What investors should watch as the memory upcycle develops

Citi's $840 target sits well above the 44-analyst consensus of $612.66 but well below the new Street high of $1,100. That spread reflects genuine disagreement about how durable the pricing environment will be and whether supply discipline will hold across Samsung, SK Hynix, and Micron simultaneously.

The most important variable to watch is HBM capacity allocation decisions across the three major memory makers over the next two quarters. If all three continue restraining HBM supply additions, the pricing environment Citi is modeling could materialize.

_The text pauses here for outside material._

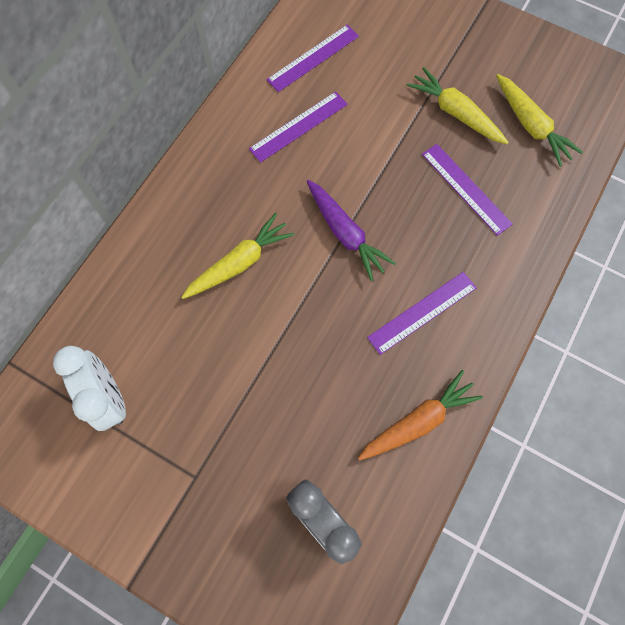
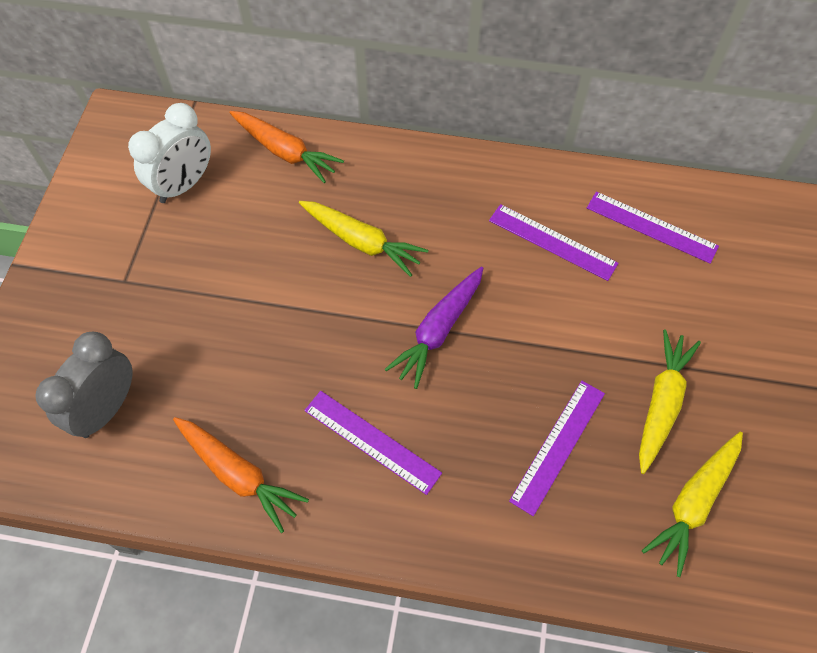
camera: 70 degrees right, 10 degrees down
(114, 297) = (285, 152): none -> orange carrot

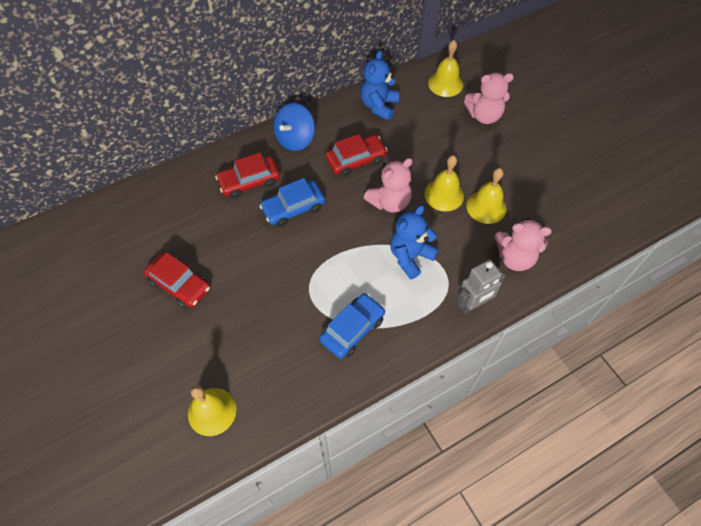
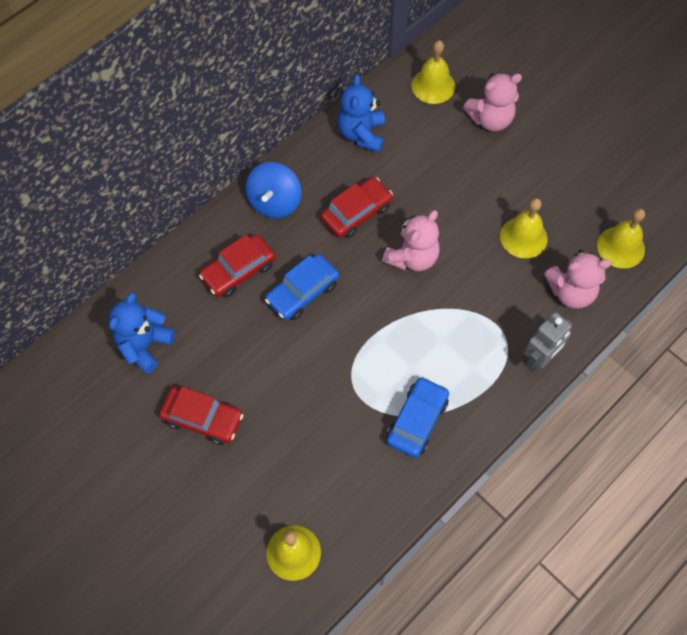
camera: 15 degrees left, 5 degrees up
(410, 257) = (455, 319): blue teddy bear -> blue teddy bear (144, 345)
(444, 195) = (471, 233): yellow bell -> yellow bell (621, 247)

If Samsung or SK Hynix accelerates capacity, the thesis weakens.

Micron's next earnings report, expected in late June, will be the first real test of whether Citi's revised EPS assumptions are tracking. If Micron confirms the 40% Q2 DRAM price increases and provides visibility into Q3 pricing, the $840 target will start to look conservative rather than aggressive. If pricing comes in below Malik's assumptions, the gap between the stock's current level and the analyst consensus will narrow for the wrong reason. Either way, the memory market's direction over the next 90 days is one of the most important inputs in the entire semiconductor sector right now.